Cette esthétique fut défendue par des figures telles que Wen Zhenheng (1585–1645), qui, dans son traité Zhangwu Zhi(Traité des choses superflues), préconisait l’usage de vases zun en bronze ancien comme réceptacles pour des compositions florales, soulignant qu’une simple branche fleurie pouvait établir un lien entre le monde naturel et l’éternité.

Les bronzes antiques étaient généralement ornés de motifs symétriques tels que le redoutable masque taotie, tandis que les vases présentés ici offrent une synthèse stylistique plus complexe. Le cadre architectural rigide du zun archaïque est adouci par l’introduction de rinceaux naturalistes de pivoines. Si l’austère Wen Zhenheng aurait pu désapprouver un tel écart décoratif, le répertoire artistique des Qing se caractérise précisément par cette capacité à réinterpréter les modèles classiques.
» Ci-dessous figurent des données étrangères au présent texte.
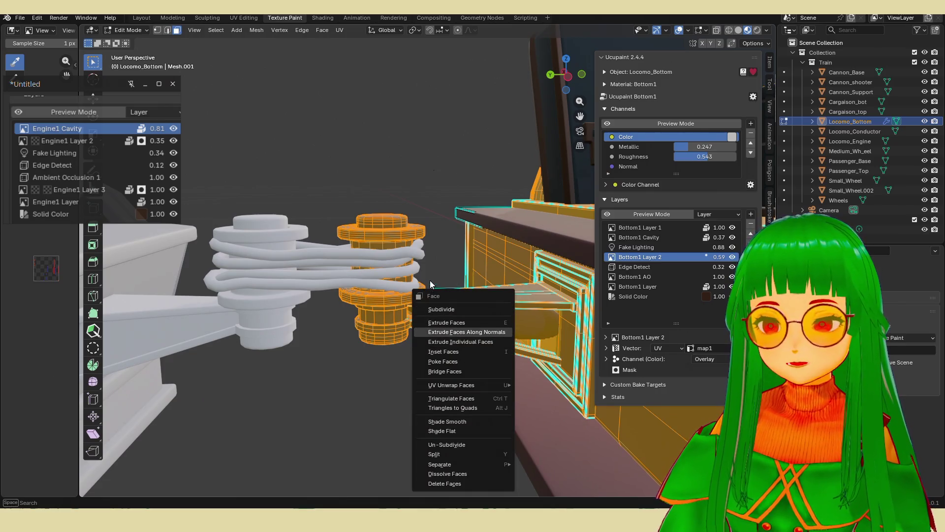
left_click(471, 430)
key("ctrl+f")
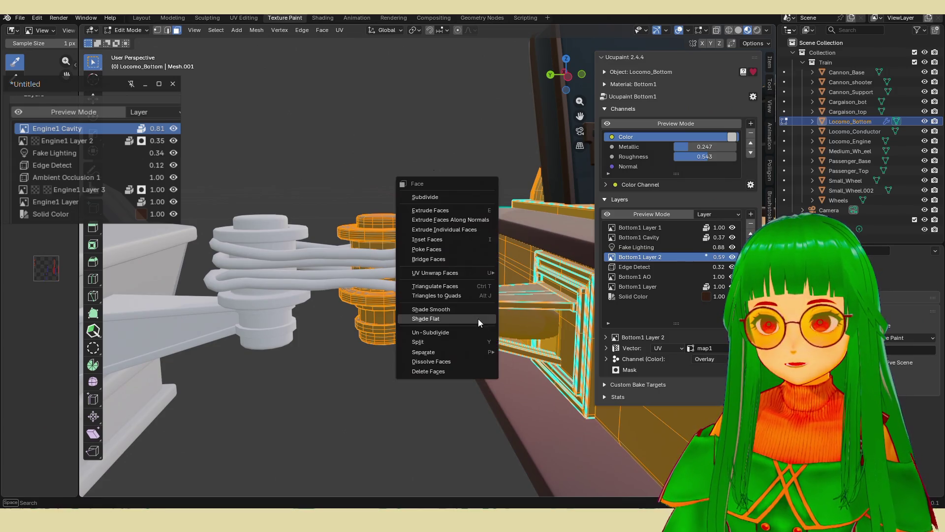
left_click(448, 321)
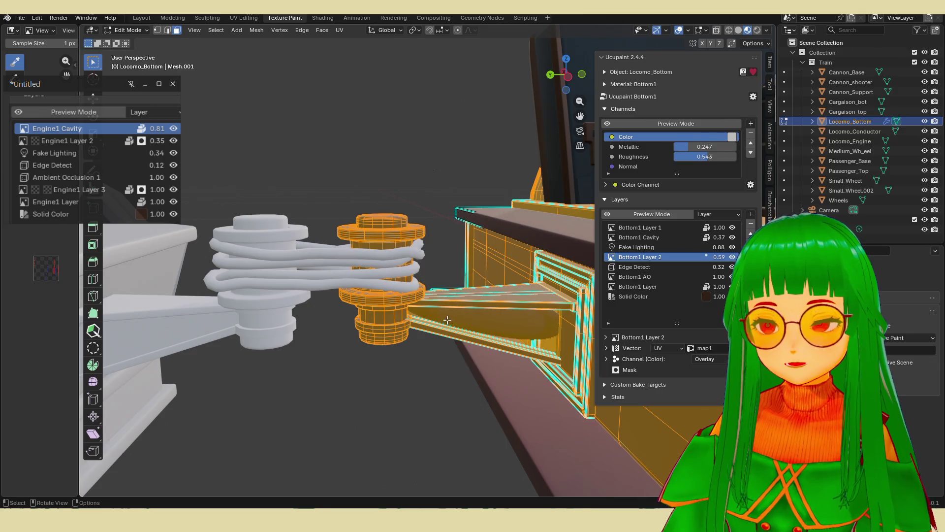
key("Tab")
middle_click_drag(463, 296, 452, 232)
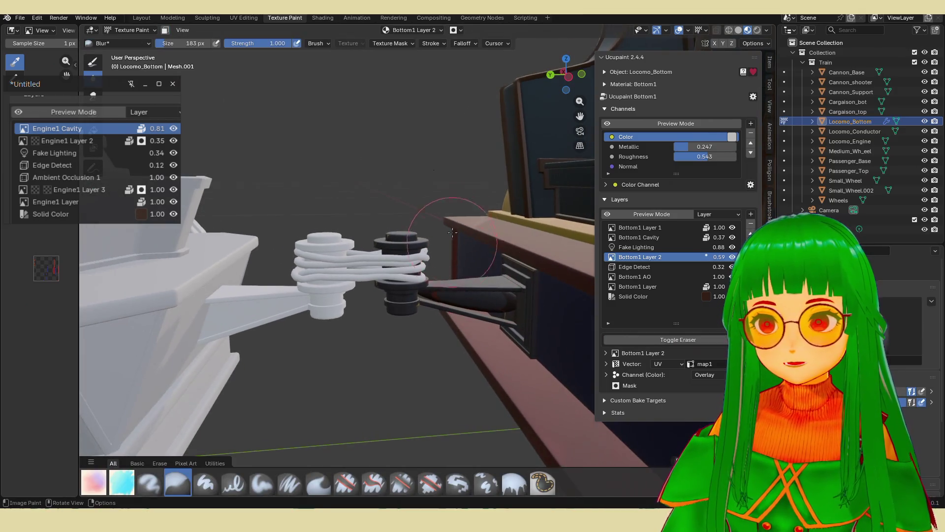
left_click(177, 19)
scroll(405, 233, "up", 10)
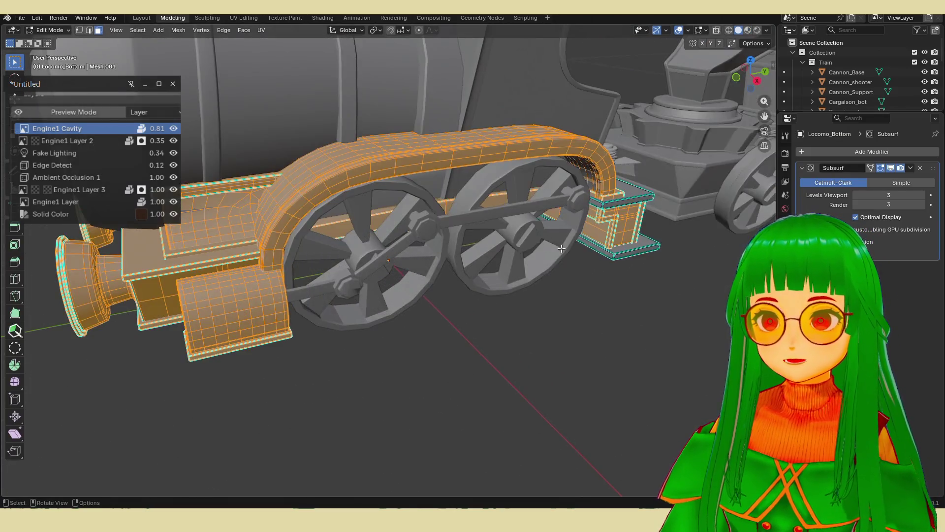
- Shade the whole locomotive base flat in Object Mode
middle_click_drag(458, 236, 598, 235)
right_click(597, 235)
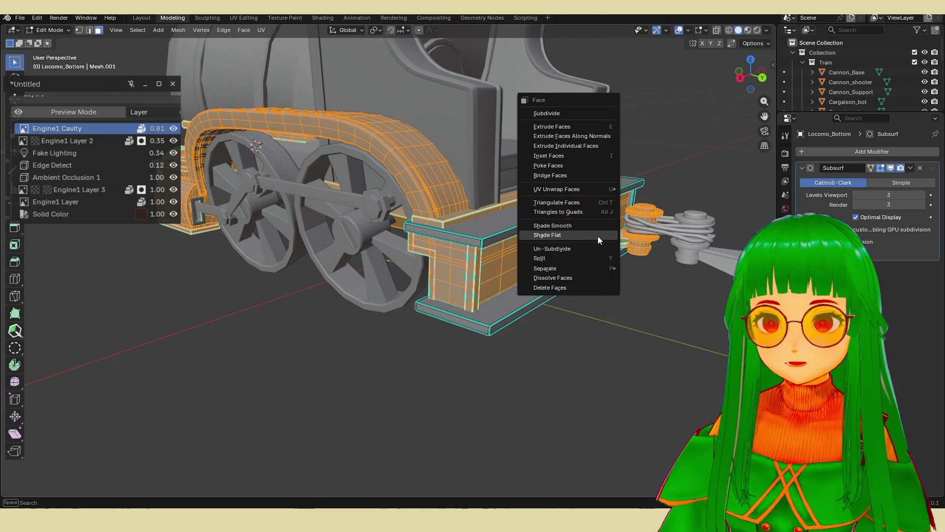
key("Escape")
key("Tab")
Même transposé en porcelaine, le zun conserve de fortes connotations lettrées, évoquant une continuité avec l’Antiquité chinoise à travers un langage formel riche de références historiques. Sa silhouette puissante et structurée confère à la pièce une présence à la fois digne et décorative, expliquant sa pérennité dans les productions archaïsantes ultérieures. Au-delà de son attrait visuel, la pivoine (mudan) agit comme une métaphore de l’intégrité face aux caprices du pouvoir. Cette idée est illustrée par une légende mettant en scène Wu Zetian (r. 690–705), seule femme à avoir régné en son nom propre dans l’histoire de Chine. L’impératrice aurait ordonné à toutes les fleurs d’éclore en plein hiver ; seule la pivoine refusa de se plier à ce caprice impérial. Exilées à Luoyang puis incendiées, les fleurs repoussèrent miraculeusement (Luoyang demeure encore aujourd’hui un centre majeur de la culture de la pivoine). Cette force morale s’accompagne d’une riche dimension romantique, notamment dans le chef-d’œuvre de la fin des Ming, Le Pavillon aux pivoines, de Tang Xianzu(1550–1616). Dans ce drame, le pavillon éponyme (Mudan ting) est le lieu où la jeune héritière accomplie Du Liniang rencontre en rêve le jeune lettré prometteur mais démuni Liu Mengmei — une union destinée qu’elle s’efforce de réaliser tout au long de la pièce.

Un exemple éminent de cette fascination française est la célèbre garniture en porcelaine turquoise comprenant une fontaine à parfum, aujourd’hui conservée au Louvre Museum[1], et autrefois dans la collection de Marie Antoinette. Comme l’a montré Stéphane Castelluccio dans Collecting Chinese and Japanese Porcelain in Pre-Revolutionary Paris[2], ces porcelaines chinoises étaient paradoxalement décrites dans les inventaires de l’Ancien Régime comme « japonaises ». À l’époque, une telle hésitation typologique ne relevait pas seulement d’une erreur géographique : l’appellation « japonaise » constituait souvent un véritable marqueur de prestige, signalant une qualité de pâte et de glaçure jugée supérieure aux exportations chinoises ordinaires

[1] OA 47, OA 49, OA 5267

[2] Los Angeles, The J. Paul Getty Museum, 2013.